The first letter enclosed was short, and for want of its original seal Cynan had written the name of the sender at the foot, and the name was Griffith ap Gwenwynwyn of Powys. Llewelyn read it through with a frown that changed as he went into a grin of somewhat sour amusement.
"Listen," he said, "what Griffith ap Gwenwynwyn writes to his patron King Henry. He greets his lord, and informs him that he has been making enquiries about Llewelyn's health, and it is bad. The prince rallied enough to take exercise, but then twice relapsed into the same sickness, and is said to be very weak, and unlikely to recover. Griffith will send further reports if he should grow worse." He laughed, disdainfully rather than angrily, for there was nothing unexpected in this. We knew from long since that Griffith was the royal spy on our borders, just as we had Cynan and others in England. Yet there was all the width of the world between a Welsh-born prince slavishly reporting to England on the health of the prince of Wales, and a Welsh clerk in London risking livelihood and life itself in the service of his own country.
"Poor Griffith," said Llewelyn, "he has no luck, for all his industry. Here am I alive and dangerous, and the king laid low in his turn. Griffith must be biting his nails now which way to go."
He unrolled the second scroll, which was longer, and raised his brows at sight of the superscription.
"It is from King Henry himself to his justiciar. The date is the twenty-second of July."

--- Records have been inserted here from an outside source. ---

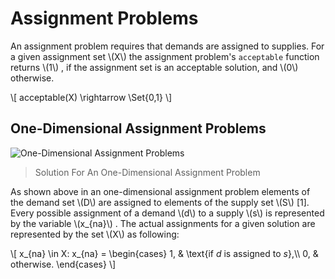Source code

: # Assignment Problems
An assignment problem requires that demands are assigned to supplies.
For a given assignment set \\(X\\) the assignment problem's `acceptable` function
returns \\(1\\) ,
if the assignment set is an acceptable solution, and \\(0\\) otherwise.

\\[
acceptable(X) \\rightarrow \\Set{0,1}
\\]
## One-Dimensional Assignment Problems
![One-Dimensional Assignment Problems](../../../../../../../../../../net/splitcells/gel/problem/theory/assignment/problem/index.illustration.svg)
> Solution For An One-Dimensional Assignment Problem

As shown above in an one-dimensional assignment problem
elements of the demand set \\(D\\) are assigned to elements of the supply set
\\(S\\) [1].
Every possible assignment of a demand \\(d\\) to a supply \\(s\\) is represented by the
variable \\(x_{na}\\) .
The actual assignments for a given solution are represented by the set \\(X\\)
as following:

\\[
x_{na} \in X: x_{na} =
\begin{cases}
    1, & \text{if $d$ is assigned to $s$},\\\\
    0, & otherwise.
    \end{cases}
\\]
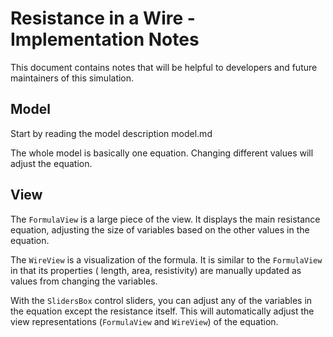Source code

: # Resistance in a Wire - Implementation Notes

This document contains notes that will be helpful to developers and future maintainers of this simulation.

## Model

Start by reading the model description model.md

The whole model is basically one equation. Changing different values will adjust the equation.

## View

The `FormulaView` is a large piece of the view. It displays the main resistance equation, adjusting the size of variables
based on the other values in the equation.

The `WireView` is a visualization of the formula. It is similar to the `FormulaView` in that its properties ( length, 
area, resistivity) are manually updated as values from changing the variables.
 
With the `SlidersBox` control sliders, you can adjust any of the variables in the equation except the resistance itself.
This will automatically adjust the view representations (`FormulaView` and `WireView`) of the equation.
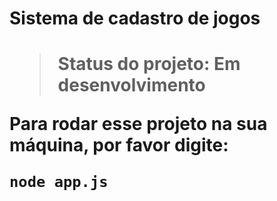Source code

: <h1>Sistema de cadastro de jogos<h1/>

> Status do projeto: Em desenvolvimento
 
 Para rodar esse projeto  na sua máquina, por favor digite:
 
  ``
 node app.js
  ``
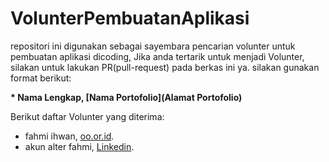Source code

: # VolunterPembuatanAplikasi
repositori ini digunakan sebagai sayembara pencarian volunter untuk pembuatan aplikasi dicoding, Jika anda tertarik untuk menjadi Volunter, silakan untuk lakukan PR(pull-request) pada berkas ini ya. silakan gunakan format berikut:

**\* Nama Lengkap, [Nama Portofolio](Alamat Portofolio)**

Berikut daftar Volunter yang diterima:

* fahmi ihwan, [oo.or.id](https://oo.or.id).
* akun alter fahmi, [Linkedin](https://www.linkedin.com/in/gilang-adhan/).
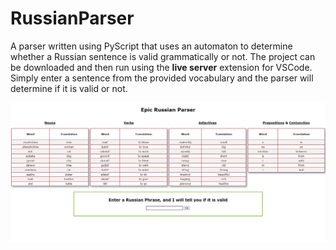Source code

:# RussianParser

A parser written using PyScript that uses an automaton to determine whether a Russian sentence is valid grammatically or not.
The project can be downloaded and then run using the **live server** extension for VSCode. Simply enter a sentence from the provided
vocabulary and the parser will determine if it is valid or not.

![main](./Images/main.png "main")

It was the day he first walked out into the sun again after his relapse. I remembered it, and so did he. He leaned on my arm that day, looking out over the salt flats to the sea.

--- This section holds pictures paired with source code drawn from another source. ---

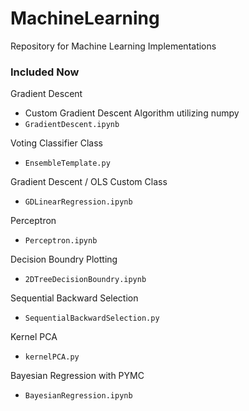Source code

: # MachineLearning
Repository for Machine Learning Implementations

### Included Now

Gradient Descent
- Custom Gradient Descent Algorithm utilizing numpy
- `GradientDescent.ipynb`

Voting Classifier Class
- `EnsembleTemplate.py`

Gradient Descent / OLS Custom Class
- `GDLinearRegression.ipynb`

Perceptron
- `Perceptron.ipynb`

Decision Boundry Plotting
- `2DTreeDecisionBoundry.ipynb`

Sequential Backward Selection
- `SequentialBackwardSelection.py`

Kernel PCA
- `kernelPCA.py`

Bayesian Regression with PYMC
- `BayesianRegression.ipynb`
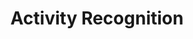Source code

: ---
title: Activity Recognition
type: templates
category: Time Series Analysis
order: 703
meta_title: 
meta_description: 
---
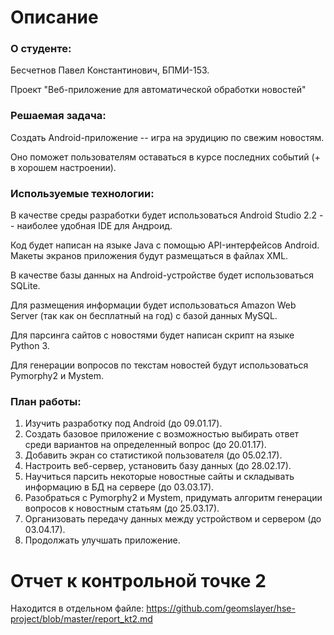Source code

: # Описание
### О студенте:

Бесчетнов Павел Константинович, БПМИ-153.

Проект "Веб-приложение для автоматической обработки новостей"

### Решаемая задача:

Создать Android-приложение -- игра на эрудицию по свежим новостям.

Оно поможет пользователям оставаться в курсе последних событий (+ в хорошем настроении).

### Используемые технологии:

В качестве среды разработки будет использоваться Android Studio 2.2 -- наиболее удобная IDE для Андроид.

Код будет написан на языке Java с помощью API-интерфейсов Android.
Макеты экранов приложения будут размещаться в файлах XML.

В качестве базы данных на Android-устройстве будет использоваться SQLite.

Для размещения информации будет использоваться Amazon Web Server (так как он бесплатный на год) с базой данных MySQL.

Для парсинга сайтов с новостями будет написан скрипт на языке Python 3.

Для генерации вопросов по текстам новостей будут использоваться Pymorphy2 и Mystem.

### План работы:

1. Изучить разработку под Android (до 09.01.17).
2. Создать базовое приложение с возможностью выбирать ответ среди вариантов на определенный вопрос (до 20.01.17).
3. Добавить экран со статистикой пользователя (до 05.02.17).
4. Настроить веб-сервер, установить базу данных (до 28.02.17).
5. Научиться парсить некоторые новостные сайты и складывать информацию в БД на сервере (до 03.03.17).
6. Разобраться с Pymorphy2 и Mystem, придумать алгоритм генерации вопросов к новостным статьям (до 25.03.17).
7. Организовать передачу данных между устройством и сервером (до 03.04.17).
8. Продолжать улучшать приложение.

# Отчет к контрольной точке 2

Находится в отдельном файле: https://github.com/geomslayer/hse-project/blob/master/report_kt2.md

He read with a darkening face, that struggled with its own betraying thoughts, but mirrored most of them. A long, dour reading it was, and at the end of it he suddenly cursed aloud, and then as abruptly laughed even more loudly, though there was outrage and anger in his laughter.
"His Grace has heard the news of Llewelyn's death! He writes in great haste—he was whole and well himself, then, his turn was still to come!—to make plain his plans for the succession in Wales. Llewelyn is unwived, and without issue, but with a vigorous brother named David ready to pick up the burden he let fall, and that must never be permitted, no, at all costs not David, who would be as single and vehement as his elder. His Grace has an answer to David. Owen Goch is to be freed from his prison and set up in half of what the king proposes to leave of Wales. But he'll gain very little, for Henry means to recover for himself the homages of all the other Welsh princes, leaving Gwynedd at its narrowest to be divided between Owen and David. And how is he to contrive all this? By force of arms! This, while he writes to me piously of peace! The barons of the march are to assemble their arms at Shrewsbury to conquer Wales. He looks for help from certain impressionable princes, not forgetting Meredith ap Rhys Gryg. Well? Those are King Henry's plans for Wales, when he thinks me on my death-bed, or dead already. It is not my word, it is his. Here in plain script. Under his own seal."